[Start]

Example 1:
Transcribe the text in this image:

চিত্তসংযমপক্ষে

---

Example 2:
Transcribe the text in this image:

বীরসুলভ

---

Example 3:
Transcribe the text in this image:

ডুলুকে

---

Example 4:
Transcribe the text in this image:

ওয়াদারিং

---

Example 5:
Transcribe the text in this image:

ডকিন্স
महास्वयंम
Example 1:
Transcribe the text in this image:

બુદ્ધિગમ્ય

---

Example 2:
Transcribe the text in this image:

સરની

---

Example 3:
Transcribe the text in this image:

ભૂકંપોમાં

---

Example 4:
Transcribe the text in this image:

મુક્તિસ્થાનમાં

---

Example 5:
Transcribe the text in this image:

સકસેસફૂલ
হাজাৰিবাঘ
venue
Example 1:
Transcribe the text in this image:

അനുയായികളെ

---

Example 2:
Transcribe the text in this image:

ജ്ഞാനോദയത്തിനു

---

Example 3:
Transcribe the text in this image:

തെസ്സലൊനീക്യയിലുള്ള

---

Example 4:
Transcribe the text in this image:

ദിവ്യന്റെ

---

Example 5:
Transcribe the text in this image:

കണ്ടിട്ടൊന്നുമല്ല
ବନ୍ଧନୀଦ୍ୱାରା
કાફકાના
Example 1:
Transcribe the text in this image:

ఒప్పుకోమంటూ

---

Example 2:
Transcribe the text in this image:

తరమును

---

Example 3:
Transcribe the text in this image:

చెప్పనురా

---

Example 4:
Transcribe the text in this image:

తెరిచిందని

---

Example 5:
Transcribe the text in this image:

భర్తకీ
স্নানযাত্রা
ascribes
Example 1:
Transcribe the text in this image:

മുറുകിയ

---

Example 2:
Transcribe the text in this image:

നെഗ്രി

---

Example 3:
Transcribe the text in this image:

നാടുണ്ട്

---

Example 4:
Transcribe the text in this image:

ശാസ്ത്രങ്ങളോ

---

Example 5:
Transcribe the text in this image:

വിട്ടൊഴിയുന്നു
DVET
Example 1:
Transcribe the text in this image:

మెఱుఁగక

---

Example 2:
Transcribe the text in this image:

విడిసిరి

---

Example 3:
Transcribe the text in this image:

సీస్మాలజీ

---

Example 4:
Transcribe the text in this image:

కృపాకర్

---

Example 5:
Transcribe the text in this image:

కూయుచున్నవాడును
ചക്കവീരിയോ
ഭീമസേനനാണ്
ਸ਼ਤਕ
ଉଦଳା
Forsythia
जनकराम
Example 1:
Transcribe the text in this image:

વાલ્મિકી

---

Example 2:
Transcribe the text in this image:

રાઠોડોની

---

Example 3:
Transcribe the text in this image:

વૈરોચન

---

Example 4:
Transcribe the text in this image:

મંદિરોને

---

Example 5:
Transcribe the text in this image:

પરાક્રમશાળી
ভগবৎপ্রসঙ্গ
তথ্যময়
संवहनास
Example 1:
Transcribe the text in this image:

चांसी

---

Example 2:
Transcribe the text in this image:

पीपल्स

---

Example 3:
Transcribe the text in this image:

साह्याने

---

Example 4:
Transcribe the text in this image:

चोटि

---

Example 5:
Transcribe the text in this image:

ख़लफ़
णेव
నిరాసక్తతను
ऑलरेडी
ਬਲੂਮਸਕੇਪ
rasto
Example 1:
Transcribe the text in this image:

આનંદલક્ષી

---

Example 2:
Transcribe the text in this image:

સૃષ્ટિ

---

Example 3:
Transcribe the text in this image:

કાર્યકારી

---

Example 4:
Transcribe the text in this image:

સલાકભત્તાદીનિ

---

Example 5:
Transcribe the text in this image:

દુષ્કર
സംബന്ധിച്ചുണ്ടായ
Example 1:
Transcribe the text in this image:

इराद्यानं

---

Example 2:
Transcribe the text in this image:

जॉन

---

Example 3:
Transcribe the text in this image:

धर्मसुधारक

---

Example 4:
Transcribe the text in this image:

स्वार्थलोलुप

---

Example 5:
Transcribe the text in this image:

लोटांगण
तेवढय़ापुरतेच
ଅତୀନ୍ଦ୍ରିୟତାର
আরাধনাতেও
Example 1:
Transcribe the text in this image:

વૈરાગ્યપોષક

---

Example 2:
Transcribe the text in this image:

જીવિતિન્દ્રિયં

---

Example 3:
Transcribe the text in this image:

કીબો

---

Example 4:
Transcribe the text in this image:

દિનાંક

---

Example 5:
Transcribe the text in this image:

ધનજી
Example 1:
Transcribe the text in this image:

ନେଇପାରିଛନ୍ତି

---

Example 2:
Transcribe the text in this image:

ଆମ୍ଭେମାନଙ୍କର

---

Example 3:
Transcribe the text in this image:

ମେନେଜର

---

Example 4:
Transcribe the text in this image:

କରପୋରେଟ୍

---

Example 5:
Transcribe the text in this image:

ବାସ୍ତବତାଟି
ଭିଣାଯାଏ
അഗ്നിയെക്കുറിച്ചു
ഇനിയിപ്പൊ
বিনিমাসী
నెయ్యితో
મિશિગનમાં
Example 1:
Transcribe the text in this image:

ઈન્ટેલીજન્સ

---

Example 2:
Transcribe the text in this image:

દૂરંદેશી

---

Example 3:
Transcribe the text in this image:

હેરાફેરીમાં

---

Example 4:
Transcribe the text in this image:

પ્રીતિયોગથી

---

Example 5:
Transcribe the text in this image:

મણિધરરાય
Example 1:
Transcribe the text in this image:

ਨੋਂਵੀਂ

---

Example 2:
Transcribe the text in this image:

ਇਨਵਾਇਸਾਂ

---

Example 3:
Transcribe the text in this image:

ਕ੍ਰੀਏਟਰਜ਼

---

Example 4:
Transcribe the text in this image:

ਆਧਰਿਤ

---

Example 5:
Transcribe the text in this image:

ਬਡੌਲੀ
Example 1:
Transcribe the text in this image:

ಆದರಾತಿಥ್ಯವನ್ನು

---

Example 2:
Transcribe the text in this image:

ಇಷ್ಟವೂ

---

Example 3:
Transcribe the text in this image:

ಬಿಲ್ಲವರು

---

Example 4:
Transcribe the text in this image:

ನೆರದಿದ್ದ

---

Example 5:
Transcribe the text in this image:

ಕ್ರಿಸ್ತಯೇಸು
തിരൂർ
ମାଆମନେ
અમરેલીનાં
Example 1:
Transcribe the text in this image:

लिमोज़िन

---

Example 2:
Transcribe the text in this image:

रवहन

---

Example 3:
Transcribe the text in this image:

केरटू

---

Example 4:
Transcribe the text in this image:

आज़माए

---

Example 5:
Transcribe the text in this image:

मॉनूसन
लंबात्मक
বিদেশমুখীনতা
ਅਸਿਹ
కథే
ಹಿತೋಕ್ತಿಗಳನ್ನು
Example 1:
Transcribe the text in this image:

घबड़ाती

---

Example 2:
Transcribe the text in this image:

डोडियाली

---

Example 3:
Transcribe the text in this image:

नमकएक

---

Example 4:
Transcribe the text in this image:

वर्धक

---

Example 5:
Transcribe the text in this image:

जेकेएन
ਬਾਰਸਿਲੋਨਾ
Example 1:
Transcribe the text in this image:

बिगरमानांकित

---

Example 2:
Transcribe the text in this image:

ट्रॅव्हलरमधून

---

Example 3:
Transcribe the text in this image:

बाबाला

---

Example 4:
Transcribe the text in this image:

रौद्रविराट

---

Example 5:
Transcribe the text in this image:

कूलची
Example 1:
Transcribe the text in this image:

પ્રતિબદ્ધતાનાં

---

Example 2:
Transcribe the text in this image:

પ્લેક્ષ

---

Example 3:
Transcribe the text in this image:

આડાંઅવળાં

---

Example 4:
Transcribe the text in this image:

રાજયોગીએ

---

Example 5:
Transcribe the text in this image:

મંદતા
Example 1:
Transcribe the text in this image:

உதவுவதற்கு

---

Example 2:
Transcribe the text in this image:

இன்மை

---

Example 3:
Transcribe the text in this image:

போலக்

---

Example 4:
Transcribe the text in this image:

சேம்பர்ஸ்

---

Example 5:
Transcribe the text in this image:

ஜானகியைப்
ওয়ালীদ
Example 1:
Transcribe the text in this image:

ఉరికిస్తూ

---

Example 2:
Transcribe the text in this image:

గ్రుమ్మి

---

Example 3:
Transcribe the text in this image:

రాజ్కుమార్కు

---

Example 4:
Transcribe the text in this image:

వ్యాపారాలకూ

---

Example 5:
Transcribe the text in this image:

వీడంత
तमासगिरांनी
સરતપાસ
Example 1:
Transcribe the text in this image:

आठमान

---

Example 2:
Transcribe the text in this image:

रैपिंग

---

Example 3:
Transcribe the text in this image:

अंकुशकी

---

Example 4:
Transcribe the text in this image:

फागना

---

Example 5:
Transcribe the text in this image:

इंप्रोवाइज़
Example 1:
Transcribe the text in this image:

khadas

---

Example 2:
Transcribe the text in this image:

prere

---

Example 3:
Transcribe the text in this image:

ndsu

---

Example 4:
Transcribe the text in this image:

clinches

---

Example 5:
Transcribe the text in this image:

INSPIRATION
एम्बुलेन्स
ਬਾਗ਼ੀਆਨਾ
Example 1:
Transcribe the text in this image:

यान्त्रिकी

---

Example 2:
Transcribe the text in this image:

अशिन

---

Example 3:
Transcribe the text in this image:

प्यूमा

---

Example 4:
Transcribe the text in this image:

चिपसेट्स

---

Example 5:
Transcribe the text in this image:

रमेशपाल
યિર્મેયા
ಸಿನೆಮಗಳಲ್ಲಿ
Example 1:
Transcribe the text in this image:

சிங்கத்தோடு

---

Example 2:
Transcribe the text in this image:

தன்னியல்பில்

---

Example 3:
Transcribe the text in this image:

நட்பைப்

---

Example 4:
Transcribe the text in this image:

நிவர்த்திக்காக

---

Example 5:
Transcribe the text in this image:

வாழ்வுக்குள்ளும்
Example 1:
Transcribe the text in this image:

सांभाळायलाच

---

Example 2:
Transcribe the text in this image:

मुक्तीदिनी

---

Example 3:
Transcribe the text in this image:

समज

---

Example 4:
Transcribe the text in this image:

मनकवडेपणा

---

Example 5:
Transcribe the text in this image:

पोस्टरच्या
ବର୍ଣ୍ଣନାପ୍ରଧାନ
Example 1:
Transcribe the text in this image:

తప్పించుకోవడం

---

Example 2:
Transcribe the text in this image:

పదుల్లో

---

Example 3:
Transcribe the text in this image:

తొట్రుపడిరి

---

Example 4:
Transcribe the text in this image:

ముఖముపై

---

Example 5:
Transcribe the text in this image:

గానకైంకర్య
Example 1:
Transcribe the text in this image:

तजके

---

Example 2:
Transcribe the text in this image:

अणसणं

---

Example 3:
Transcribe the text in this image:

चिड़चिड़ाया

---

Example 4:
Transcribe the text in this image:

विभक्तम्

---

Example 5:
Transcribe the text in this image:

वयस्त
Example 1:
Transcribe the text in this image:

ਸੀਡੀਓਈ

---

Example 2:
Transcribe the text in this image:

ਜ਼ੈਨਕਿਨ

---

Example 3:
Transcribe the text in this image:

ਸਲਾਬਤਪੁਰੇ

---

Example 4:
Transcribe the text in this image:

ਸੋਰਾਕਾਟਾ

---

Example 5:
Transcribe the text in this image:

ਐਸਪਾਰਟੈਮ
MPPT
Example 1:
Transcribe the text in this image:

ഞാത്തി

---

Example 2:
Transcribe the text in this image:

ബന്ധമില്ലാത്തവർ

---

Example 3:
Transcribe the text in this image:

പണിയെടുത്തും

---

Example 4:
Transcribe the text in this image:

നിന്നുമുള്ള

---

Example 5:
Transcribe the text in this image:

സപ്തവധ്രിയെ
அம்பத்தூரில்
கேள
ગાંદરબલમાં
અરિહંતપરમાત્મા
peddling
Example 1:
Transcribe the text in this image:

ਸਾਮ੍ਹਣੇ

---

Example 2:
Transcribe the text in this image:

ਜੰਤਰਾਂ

[End]

▶ Stated problem
Can you repeat the items from the very start down through the line containing "મુક્તિસ્થાનમાં", changing every "Transcribe" to "Write out" and leaving everything else untouched?

▶ Exercise response
Example 1:
Write out the text in this image:

চিত্তসংযমপক্ষে

---

Example 2:
Write out the text in this image:

বীরসুলভ

---

Example 3:
Write out the text in this image:

ডুলুকে

---

Example 4:
Write out the text in this image:

ওয়াদারিং

---

Example 5:
Write out the text in this image:

ডকিন্স
महास्वयंम
Example 1:
Write out the text in this image:

બુદ્ધિગમ્ય

---

Example 2:
Write out the text in this image:

સરની

---

Example 3:
Write out the text in this image:

ભૂકંપોમાં

---

Example 4:
Write out the text in this image:

મુક્તિસ્થાનમાં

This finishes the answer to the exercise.